In my experience, there are large disconnects between the bioinformaticians and biologists regarding RNAseq data analysis. In the current mode of operations, biologists send their samples to core sequencing labs, core sequencing labs send the FASTQ sequence files to ‘expert bioinformaticians’ and then the bioinformaticians pass derived tables to the biologists. Biologists publish, get money and the process starts once again.
Going into more details on the bioinformatics step, for organisms with well-annotated genomes and genes, bioinformaticians map the sequences on the genomes/genes (RSEM, Kallisto, Salmon, etc.), perform statistical analysis and (maybe) run “biological analysis” tools.
The biologists are not starting without prior information. They expect some genes (or certain classes of genes) to show up or not show up in the screen based on work by others and general understanding of the experiment. If those expected results are not confirmed, how does one debug the entire experiment + analysis?

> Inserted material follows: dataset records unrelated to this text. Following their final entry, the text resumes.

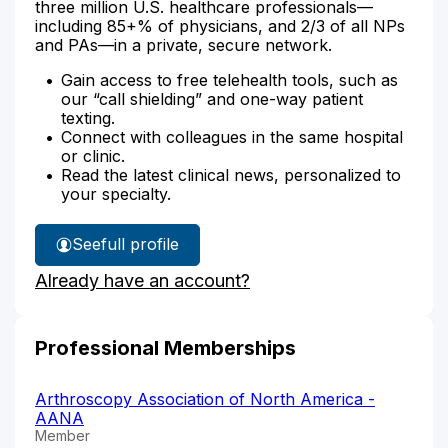
three million U.S. healthcare professionals—
including 85+% of physicians, and 2/3 of all NPs
and PAs—in a private, secure network.
Gain access to free telehealth tools, such as
our “call shielding” and one-way patient
texting.
Connect with colleagues in the same hospital
or clinic.
Read the latest clinical news, personalized to
your specialty.
See
full profile
Megan
Already have an account?
Copel's
Professional Memberships
Arthroscopy Association of North America -
AANA
Member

In a series of blog posts, we will present some useful tips on this topic. You are expected to know the basics of R and also their data wrangling libraries (dplyr). We will primarily use R here, but you can easily translate the concepts into Python, if you are familiar with pandas/matplotlib/seaborn libraries.
The main theme in this presentation will be that we will try to keep the R part minimalist following this cheatsheet so that biologists can reproduce most of the analysis without getting another degree in computer science.